SPOKANE, Wash. -

The wait continues for former Spokane police officer Karl Thompson, who is appealing for a new trial in the wake of his conviction last November of using excessive force and violating Otto Zehm's civil rights in 2006.

Thompson was back in court Friday fighting for a new trial, alleging that prosecutors suppressed evidence, an allegation that first surfaced back in January after one of the government's expert witnesses wrote a letter to the court claiming his interpretation of surveillance video from the Zip Trip was vastly different from what prosecutors had told the jury during the trial.

That witness, Grant Fredericks, said he didn't see Thompson immediately hitting Zehm with a police baton after he entered the store and that put him at odds with the prosecution's theory of the case.

Furthermore, Fredericks complained to Judge Fred Van Sickle that his interpretation of what happened to Zehm had never been shared with the defense.

Thompson's attorneys say the government was required to provide that exculpatory evidence but did not do so until after the trial was over.

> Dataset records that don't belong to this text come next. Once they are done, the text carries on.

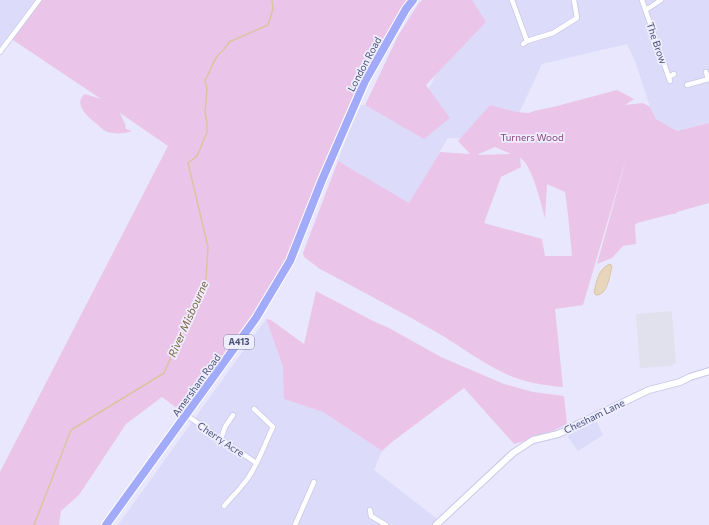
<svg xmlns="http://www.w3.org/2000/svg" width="709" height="525" font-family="Commissioner,sans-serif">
<rect width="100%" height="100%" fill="#e9e7fd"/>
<path fill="#dcdbfa" d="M0,0h35l-35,47z
M431,0h278v123l-32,8 -21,-12 -6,-12 -15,-46 -8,-17 -85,20 -23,49 4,27 -75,-2 -39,66 -71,-43 12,-32 11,-24h4l43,23 46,-87z
M266,319l17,48 2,32 38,13 59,39 -8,19 66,51 -5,4h-317z
M596,420l7,15 -25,16 -11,-15z"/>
<path fill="#e1e1ed" d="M670,311l2,3 4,49 -5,3 -31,2 -4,-54z"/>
<path fill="#ebc5e9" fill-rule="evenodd" d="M38,0h374l-51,90 -71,171 -104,154 -24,-18 -36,27 -47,71 -18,16 -2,14h-59v-53l168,-326 -48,-33 5,11 1,5 6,2c-7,3 -17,3 -25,1 -4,-2 -7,-5 -10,-8 -8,-6 -25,-20 -12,-30l16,5 -91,-61z
M422,0h50l14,22 -60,63 24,33 -26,21 -59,-34 33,-69 20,-32z
M617,90l17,9 -9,6 18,-2 7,4 6,12 21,12 32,-8v80l-32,9 -2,2h-3l-35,9 -2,2 1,19 -13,2 -11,12 -15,6 31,-112 -45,153 -28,4 8,78c-20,-2 -41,-5 -59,-14 -24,-11 -45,-28 -68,-41 -38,-22 -77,-42 -116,-63l-16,-12 -1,-4 35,-92 71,42 31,-51 30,2 -12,-13 32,-36 26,7 13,1 5,-2 19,-4zM495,147l16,7 -33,1 1,-1zM520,158c12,6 21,46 25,60l2,-34 18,8 3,23 4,41h-27l-3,-17 -58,-16 17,-46 20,-10z
M316,291l59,31 14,6 52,29 63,27 29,8 31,4 3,28 -24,12 -29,8 -50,-56 -72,54 -10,9 -59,-39 -39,-13 -1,-32 -17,-48 5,1 33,24z"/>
<path fill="#e7d6bb" stroke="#d9c4a1" d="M610,264l1,1 1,2c-3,9 -4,28 -16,28l-2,-3c3,-11 4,-23 16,-28z"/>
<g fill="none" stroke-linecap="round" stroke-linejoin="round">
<path stroke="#d9c4a1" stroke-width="1.5" d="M34,525l37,-95 93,-57 42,-95 2,-31 -20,-84 8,-6 2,-3 9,-22v-9l-2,-11 2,-23 -2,-9c5,-7 6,-15 11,-22 4,-6 10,-9 13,-16l39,-17 5,-16 -1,-9"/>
<g stroke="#c7c8e7" stroke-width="6">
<path id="minor" d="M512,0l15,41
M642,0l28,81
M645,9l4,-1 12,-8
M523,44l4,-3 26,-8 24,-15 -3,-18
M0,52l39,-52
M706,72l2,7
M669,77l5,-3
M687,85l22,-6
M186,415l70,48
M221,439l4,-12 8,-12
M224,506c8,-9 17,-18 24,-28 11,-16 17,-35 25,-51l-19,-18
M370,510l1,6 15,9
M295,525l19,-43"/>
</g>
<g stroke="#c7c8e7" stroke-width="8">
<path id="tertiary" d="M436,525l77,-72 20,-13 25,-6 11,-5 9,-5 71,-34 31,-8 10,-5 19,-6"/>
</g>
<g stroke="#fff" stroke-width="10">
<path id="trunk" d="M106,525l150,-207 34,-57 32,-81 43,-99 41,-72 7,-9"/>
</g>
<use href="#minor" stroke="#fff" stroke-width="4.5"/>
<use href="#tertiary" stroke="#fff" stroke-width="6"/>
<use href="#trunk" stroke="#a2aafa" stroke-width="8"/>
</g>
<g text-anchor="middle" stroke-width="3.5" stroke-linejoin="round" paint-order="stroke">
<rect fill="#efeeff" stroke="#7c81a0" stroke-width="1" x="224" y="335" width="30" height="14" rx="3"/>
<g font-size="9" font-weight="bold" fill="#4a5277">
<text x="239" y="345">A413</text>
</g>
<g font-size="10" fill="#4a5277" stroke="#efeeff">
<text transform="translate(657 43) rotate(71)" y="4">The Brow</text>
<text transform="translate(364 64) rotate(-62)" y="4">London Road</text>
<text transform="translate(196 385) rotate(-54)" y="4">Amersham Road</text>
<text transform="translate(594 416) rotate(-26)" y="4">Chesham Lane</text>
<text transform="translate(221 439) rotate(34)" y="4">Cherry Acre</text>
</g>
<g font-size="10" fill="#89477e" stroke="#efeeff">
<text x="532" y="141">Turners Wood</text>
</g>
<g font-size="11" font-style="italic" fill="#7c653d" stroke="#efeeff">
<text transform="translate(188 319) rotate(-66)" y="4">River Misbourne</text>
</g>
</g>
</svg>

In court Friday, however, prosecutors with the U.S. Attorney's office said the defense was getting reports about Fredericks' interpretations back in 2009 and that if Fredericks had information that was so valuable to Thompson's case, why didn't the defense call him as one of their witnesses?

Judge Van Sickle has been concerned enough about these allegations to delay Thompson's sentencing the past nine months and did not rule on his motion for a new trial Friday.

Because it has been nine months since Thompson was convicted some people might think the judge is dragging his feet in sending this former police officer to prison. However the opposite may be true: By hearing every one of the defense's motions, the court is eliminating Thompson's possible avenues for an appeal in the future.